How much do you think the battle has been won against creationism? 

It’s entirely won in intellectual circles, but that’s been true for a century. In one sense creationism is out of the control of scholarly argument. Creationism recycles whenever you have a right-wing resurgence.  There are millions of creationists out there; they have a lot of money and they’re always there. They just seem very marginal in liberal ages and not so much so when they control conventions in San Diego.

Do you like anything in evolutionary psychology? 

I don’t like most of the specifics that the people who have christened themselves as evolutionary psychologists do.  I certainly like the idea that there should be a psychology informed by evolutionary theory. But what these self-proclaimed creators of a new discipline are doing is centrally wrong because they’ve got a dogma. 

They put forward the idea that universal human behaviors are genetically conditioned and are adaptations of our hunter-gatherer ancestors on the African savannas. Actually, it’s not a stupid argument. The problem is that it’s not testable. If you’re saying everything was adaptive when it first arose on the savanna, you can’t test this. You’re talking about small societies that even if we had the best fossil evidence in the world—which we don’t—there’s things you can’t learn about: their language or their social relations—that you absolutely have to know. You’ve essentially condemned the whole theory to untestability. Moreover, it’s a crazy theory. There are many things we do that are universal that are very vital to our current life, like reading, that can’t possibly be adaptive.

Many behaviors never were adaptations, they just arose as side consequences of building a big brain and then they were sitting there available for later utility. We read and write and compose operas not because we were designed to do that by evolution. It is a side consequence of a big, good brain

We may have built a large brain by natural selection—probably did—but that statement doesn’t allow [evolutionary psychologists] to interpret most of the universal behaviors they want to cite as adaptations.

I asked Daniel Dennett [philosopher and cognitive scientist, born 1942] why he spent so much time knocking your theories down while he was in the process of postulating his own.

What did he say, beyond jealousy? 

He said, basically, it was a preemptive strike.

Preemptive strike?
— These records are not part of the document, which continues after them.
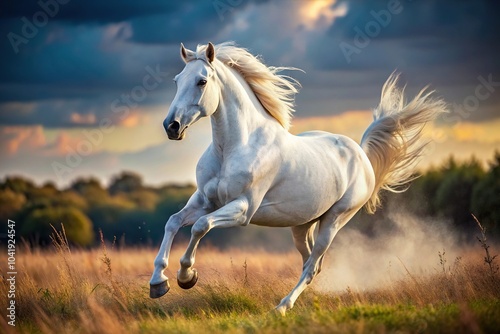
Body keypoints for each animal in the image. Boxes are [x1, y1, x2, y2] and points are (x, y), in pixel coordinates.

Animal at [148, 41, 446, 316]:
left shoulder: (243, 208)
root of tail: (360, 153)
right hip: (302, 226)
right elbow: (173, 222)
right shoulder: (204, 200)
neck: (235, 147)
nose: (171, 126)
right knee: (311, 262)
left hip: (334, 221)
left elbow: (200, 226)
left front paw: (186, 277)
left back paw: (282, 307)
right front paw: (158, 283)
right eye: (177, 80)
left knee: (312, 265)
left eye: (201, 81)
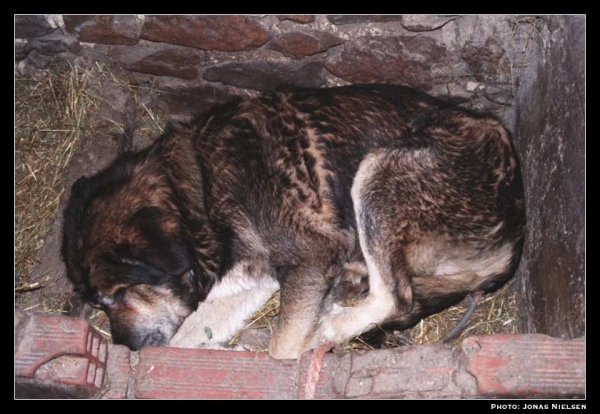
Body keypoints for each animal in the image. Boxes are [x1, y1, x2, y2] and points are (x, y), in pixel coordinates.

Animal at [61, 85, 524, 360]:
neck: (198, 188)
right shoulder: (252, 279)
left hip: (378, 173)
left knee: (396, 297)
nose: (125, 348)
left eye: (118, 294)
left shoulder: (311, 257)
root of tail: (515, 234)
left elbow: (281, 349)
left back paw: (334, 325)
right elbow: (188, 336)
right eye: (98, 303)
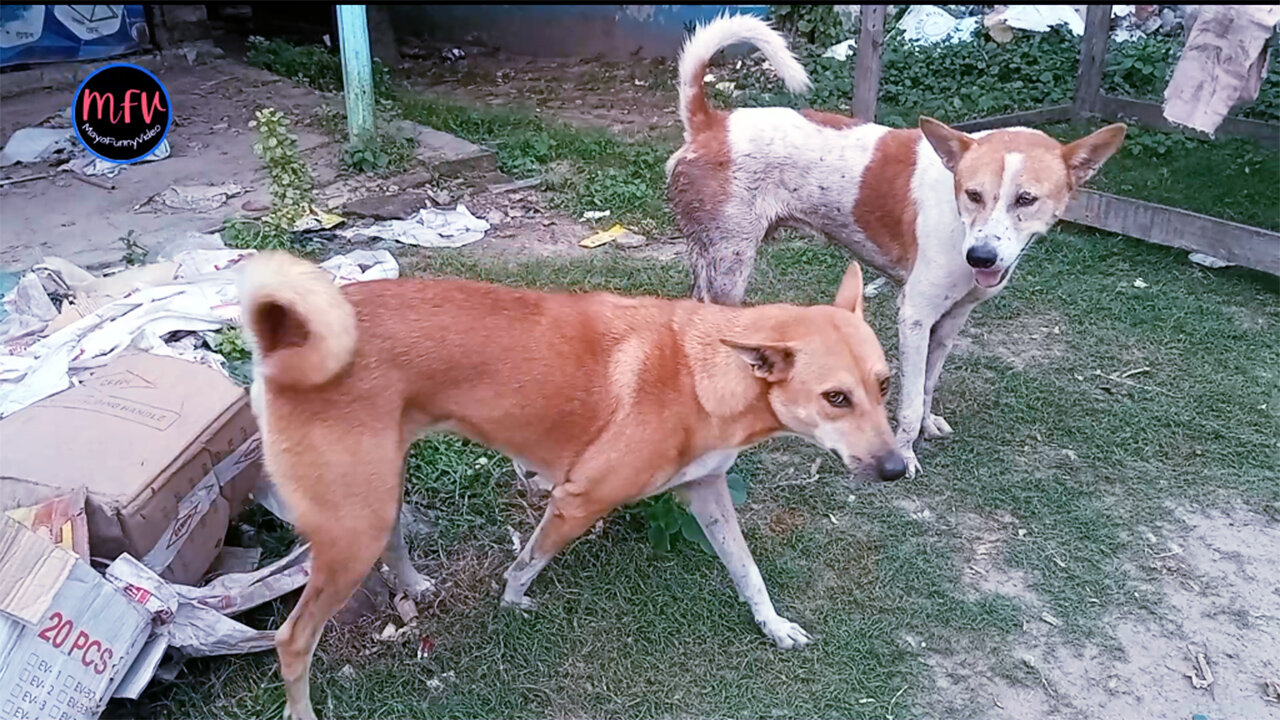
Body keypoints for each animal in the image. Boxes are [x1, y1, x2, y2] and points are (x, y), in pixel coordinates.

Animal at [238, 249, 901, 712]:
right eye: (835, 398)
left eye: (885, 383)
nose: (898, 468)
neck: (705, 370)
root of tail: (283, 339)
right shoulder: (578, 498)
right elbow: (526, 562)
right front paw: (513, 602)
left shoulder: (707, 491)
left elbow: (748, 571)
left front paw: (774, 625)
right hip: (354, 526)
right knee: (292, 641)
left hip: (378, 493)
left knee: (394, 539)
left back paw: (415, 585)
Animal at [665, 15, 1126, 476]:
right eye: (973, 194)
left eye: (1026, 199)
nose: (981, 257)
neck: (958, 218)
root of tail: (710, 123)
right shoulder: (915, 314)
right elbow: (908, 401)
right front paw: (905, 454)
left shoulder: (953, 318)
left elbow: (926, 384)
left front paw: (926, 425)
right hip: (730, 266)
Am I supposed to be after him or something?

He figured everybody would say “You have your evolution all wrong because you’re saying something different than Gould.”
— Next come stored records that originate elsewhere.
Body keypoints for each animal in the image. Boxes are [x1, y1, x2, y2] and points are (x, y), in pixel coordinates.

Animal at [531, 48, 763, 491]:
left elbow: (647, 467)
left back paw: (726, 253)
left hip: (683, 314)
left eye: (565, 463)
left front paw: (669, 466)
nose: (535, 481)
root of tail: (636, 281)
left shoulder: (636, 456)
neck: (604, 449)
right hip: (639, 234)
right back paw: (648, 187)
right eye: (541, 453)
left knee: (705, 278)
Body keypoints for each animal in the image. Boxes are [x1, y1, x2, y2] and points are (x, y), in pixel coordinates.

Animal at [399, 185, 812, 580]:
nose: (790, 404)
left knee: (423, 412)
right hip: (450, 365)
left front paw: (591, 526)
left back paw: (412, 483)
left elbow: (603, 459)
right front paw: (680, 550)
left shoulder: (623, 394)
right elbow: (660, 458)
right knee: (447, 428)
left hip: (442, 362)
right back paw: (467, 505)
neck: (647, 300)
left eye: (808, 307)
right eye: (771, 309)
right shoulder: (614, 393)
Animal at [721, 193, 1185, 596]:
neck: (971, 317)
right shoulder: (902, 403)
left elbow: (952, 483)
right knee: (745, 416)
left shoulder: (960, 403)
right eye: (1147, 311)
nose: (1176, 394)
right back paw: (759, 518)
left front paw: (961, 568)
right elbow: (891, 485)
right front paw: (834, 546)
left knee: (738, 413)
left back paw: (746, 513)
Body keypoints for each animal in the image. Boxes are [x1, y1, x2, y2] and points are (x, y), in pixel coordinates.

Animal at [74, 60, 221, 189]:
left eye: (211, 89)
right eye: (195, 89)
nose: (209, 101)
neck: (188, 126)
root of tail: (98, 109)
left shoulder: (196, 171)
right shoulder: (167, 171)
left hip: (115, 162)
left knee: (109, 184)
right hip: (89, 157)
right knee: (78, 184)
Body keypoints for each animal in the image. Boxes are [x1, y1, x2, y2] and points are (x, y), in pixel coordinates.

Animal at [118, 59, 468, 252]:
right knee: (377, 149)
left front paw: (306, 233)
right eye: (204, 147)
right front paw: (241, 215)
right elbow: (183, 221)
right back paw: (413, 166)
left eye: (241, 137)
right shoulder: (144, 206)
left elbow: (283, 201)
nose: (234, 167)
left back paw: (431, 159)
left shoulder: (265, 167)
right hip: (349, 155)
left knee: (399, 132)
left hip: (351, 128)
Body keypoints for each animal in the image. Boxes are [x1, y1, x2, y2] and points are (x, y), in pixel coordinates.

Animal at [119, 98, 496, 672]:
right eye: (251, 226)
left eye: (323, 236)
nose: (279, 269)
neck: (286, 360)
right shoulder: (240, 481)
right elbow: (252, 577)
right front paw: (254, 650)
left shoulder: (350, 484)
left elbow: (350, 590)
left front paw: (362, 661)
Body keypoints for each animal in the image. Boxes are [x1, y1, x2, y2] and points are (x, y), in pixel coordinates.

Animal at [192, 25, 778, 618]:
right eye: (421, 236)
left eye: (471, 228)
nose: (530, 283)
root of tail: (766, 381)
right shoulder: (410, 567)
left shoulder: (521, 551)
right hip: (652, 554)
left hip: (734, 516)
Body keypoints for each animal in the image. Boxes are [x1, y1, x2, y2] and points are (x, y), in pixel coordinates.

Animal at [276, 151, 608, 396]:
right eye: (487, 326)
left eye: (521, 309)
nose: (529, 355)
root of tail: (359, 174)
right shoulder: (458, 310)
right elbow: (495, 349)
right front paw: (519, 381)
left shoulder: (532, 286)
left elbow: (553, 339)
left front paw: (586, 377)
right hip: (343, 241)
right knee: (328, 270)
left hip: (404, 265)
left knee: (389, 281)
He’s got some paranoid hang-up.

What do scientists miss when they focus just on the genetic level—and the idea that genes rather than organisms are competing against each other [gene selectionism]?
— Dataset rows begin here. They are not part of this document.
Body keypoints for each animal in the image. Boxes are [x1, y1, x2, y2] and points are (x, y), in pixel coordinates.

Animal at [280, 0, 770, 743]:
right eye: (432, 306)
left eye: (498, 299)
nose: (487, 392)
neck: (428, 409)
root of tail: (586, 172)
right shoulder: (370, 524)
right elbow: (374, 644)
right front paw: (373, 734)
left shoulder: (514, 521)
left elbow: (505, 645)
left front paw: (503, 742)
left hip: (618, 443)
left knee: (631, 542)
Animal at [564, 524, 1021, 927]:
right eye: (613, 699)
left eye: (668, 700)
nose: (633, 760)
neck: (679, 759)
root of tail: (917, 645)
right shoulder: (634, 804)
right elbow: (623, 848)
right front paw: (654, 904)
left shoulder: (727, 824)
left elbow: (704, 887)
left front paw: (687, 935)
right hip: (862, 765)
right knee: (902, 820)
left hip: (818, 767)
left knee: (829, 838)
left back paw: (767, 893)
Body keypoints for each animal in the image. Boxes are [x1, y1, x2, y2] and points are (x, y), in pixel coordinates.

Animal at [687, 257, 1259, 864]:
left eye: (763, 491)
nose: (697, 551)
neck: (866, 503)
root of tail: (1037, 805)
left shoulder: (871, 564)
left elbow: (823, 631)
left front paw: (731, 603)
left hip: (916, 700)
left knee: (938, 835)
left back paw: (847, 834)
Gene selection is interesting. It’s helped focus a lot of thinking and it’s an intriguing way of looking at the world. The reason why it’s wrong, is that it has a central logical dilemma about it, which is more philosophical than scientific.  And that is, no one denies that natural selection usually works on organisms. Organisms live or die. The argument for Gene selectionism, as Dawkins puts it most dramatically, is that organisms are lumbering robots that they are just constructed by their genes and manipulated by their genes so that even though organisms live or die, it’s really in the service of genes.